I only quoted the most relevant excerpts. I invite everyone to read the whole article, as it is very illuminating.
#14989199
skinster wrote:My thinking is without flaws, shut up. :D

Sure.
Anyhow. My view is that whenever possible, life-altering decisions that delaying will not have an impact on the normal development of the child should be reserved until such time the "child" can participate in the decision making to a reasonable degree. Not fixing a malformation, be it a cleft palate or a deformed genital, unfortunately, is a time sensitive matter and I do think parents should make the decision on behalf of their children with the aid of medical professionals and perhaps with the aid of genetics (e.i. genetic sex of the child). This is not an easy decision and it is certainly not without consequences but more often than not, waiting is simply not the most reasonable approach.

Like I said before. I think it is very unethical for a parent to "choose" the opposite gender just for the sake of doing so.

An adolescent child in their 10-17 years is the most trickier of all the situations. This is tricky because we have arbitrary set "18" in many western countries as the age of adulthood but we also conceptually understand that nothing happens at the 364th midnight of your 17th year that gives you special powers as an adult. We even have laws such as "romeo and juliet" law for consensual sex between teenagers.
Again, the issue in this age group is one of proper informed consent. And like I said before, I think in situations such as this, the most reasonable approach is a case-by-case multidisciplinary approach involving the teenager, the parents, doctors, psychiatrist/psychologist.
Yes, it is entirely possible that a 15 year old will "make the wrong decision" and have to live with such decision for the rest of his/her life (or perhaps have to reverse it if possible at some point) but this is not unlike anything else such as playing football (you could break your neck and die, or grind your brain into gelatin), not studying (failing to secure college and thus putting a hard cap on your earning potentials and quality of life) etc.

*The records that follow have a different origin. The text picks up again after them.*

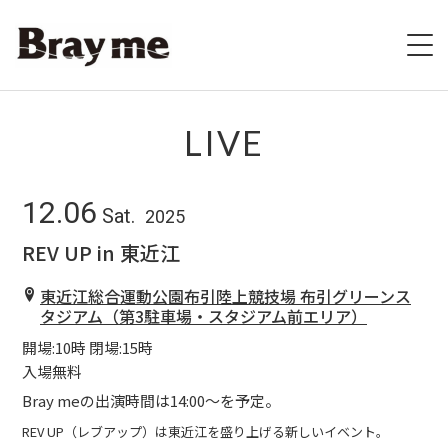
HOME
LIVE
SCHEDULE
12.06
Sat.
2025
BIOGRAPHY
REV UP in 東近江
VIDEO
東近江総合運動公園布引陸上競技場 布引グリーンス
タジアム（第3駐車場・スタジアム前エリア）
DISCOGRAPHY
開場:10時 閉場:15時
入場無料
ブレの村
Bray meの出演時間は14:00〜を予定。
STORE
REV UP（レブアップ）は東近江を盛り上げる新しいイベント。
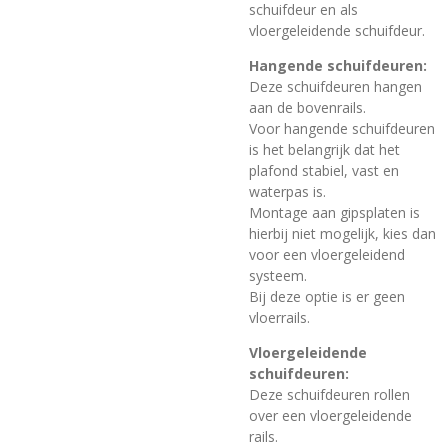
schuifdeur en als
vloergeleidende schuifdeur.
Hangende schuifdeuren:
Deze schuifdeuren hangen
aan de bovenrails.
Voor hangende schuifdeuren
is het belangrijk dat het
plafond stabiel, vast en
waterpas is.
Montage aan gipsplaten is
hierbij niet mogelijk, kies dan
voor een vloergeleidend
systeem.
Bij deze optie is er geen
vloerrails.
Vloergeleidende
schuifdeuren:
Deze schuifdeuren rollen
over een vloergeleidende
rails.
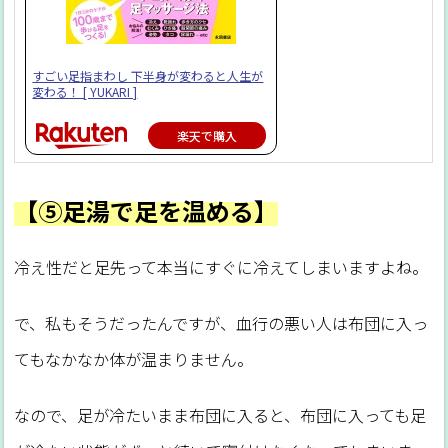
すごい足指まわし 下半身が変わると人生が
変わる！ [ YUKARI ]
楽天で購入
【⑤足湯で足を温める】
冷え性だと足先って本当にすぐに冷えてしまいますよね。
で、私もそうだったんですが、血行の悪い人は布団に入っ
てもなかなか体が温まりません。
なので、足が冷たいまま布団に入ると、布団に入っても足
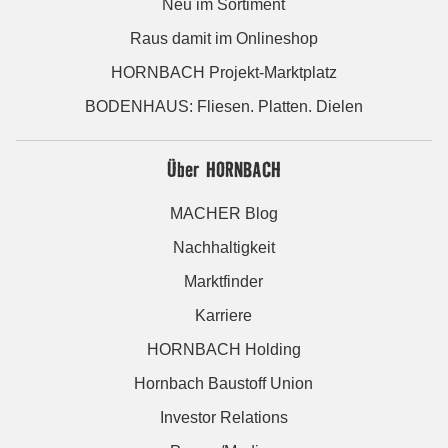
Neu im Sortiment
Raus damit im Onlineshop
HORNBACH Projekt-Marktplatz
BODENHAUS: Fliesen. Platten. Dielen
Über HORNBACH
MACHER Blog
Nachhaltigkeit
Marktfinder
Karriere
HORNBACH Holding
Hornbach Baustoff Union
Investor Relations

Teenagers do life-altering decisions all the times, they should not be shielded from making these decisions just based on a number.
This does not mean either that I think they should be able to go on their own to a clinic and go ahead with major surgery on their own. This is also inappropriate.
#14989201
I doubt transitioning really helps people much, people who are that fixated on their sex and gender likely have deeper issues than what can be resolved by some vain indulgence like sex reassignment. But now that I think about it most people are idiotically fixated on their sex and gender identity, they just don't experience a conflict within themselves between the two. When you really consider all severe psycho-spiritual deficits and dysfunctions we suffer from as people if you're focusing on your gender identity you're just focusing on the wrong shit.